I'm trying to better understand Microsoft media foundation framework. Say, if I have a win32 window in my app (or its HWND handle), how do I render pixels from the IMF2DBuffer (or at least from IMFMediaBuffer) into it?
PS. Do I need to use the good old GDI: device contexts, CreateDIBSection/GetDIBits and BitBlt/StretchBlt?
You can use GDI too, but this is just way out of date.

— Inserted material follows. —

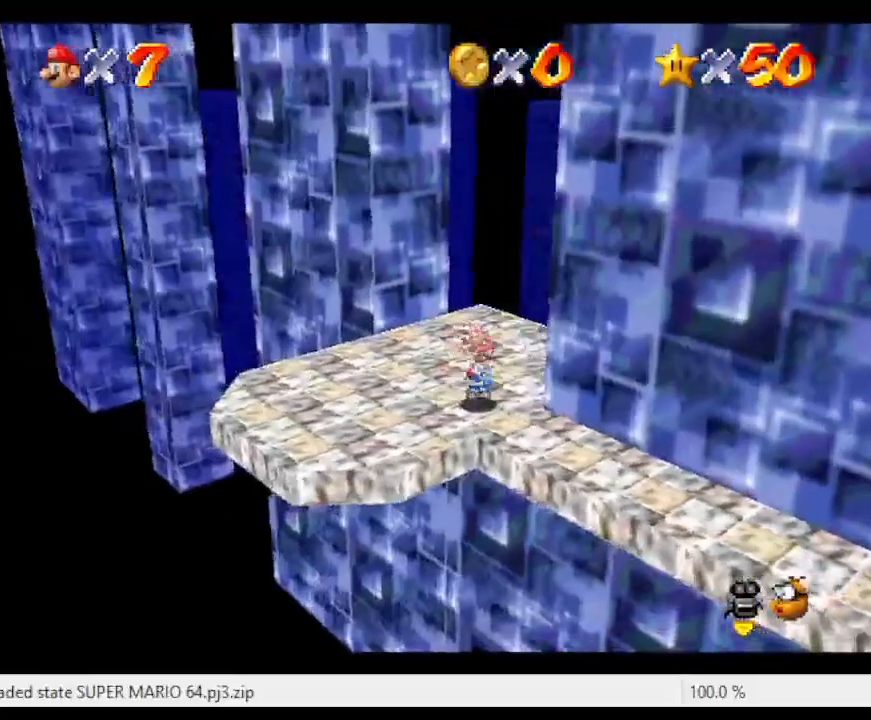
{"buttons": [], "left_stick": "up-left", "events": [[267, "left_stick", "up-left"]]}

In most cases, when you are to create modern, performant, power efficient application, you would expect at least some amount of hardware acceleration. Quite so often your video comes from encoded stream, and your
IMFMediaBuffercomes from video decoder with video frame backed by DirectX texture in video memory. You want to render it without accessing its actual bits. In other cases you use Direct3D to produce content, or you use another video API (such as Direct2D) with interop into Direct3D.The common ground here is that your content is already in video memory, and you want to render into Direct3D swapchain to visualize. Quite so often this has simple Direct3D scene involved, and you render this video frame as a resource into it.
You would normally prefer Direct3D11 to Direct3D9 because the latter is already out of date too, even though Media Foundation is also a bit rusty (specifically, public well known MF samples use rather Direct3D9).
But you of course you can cut corners and flush image into good old DIB and present with GDI.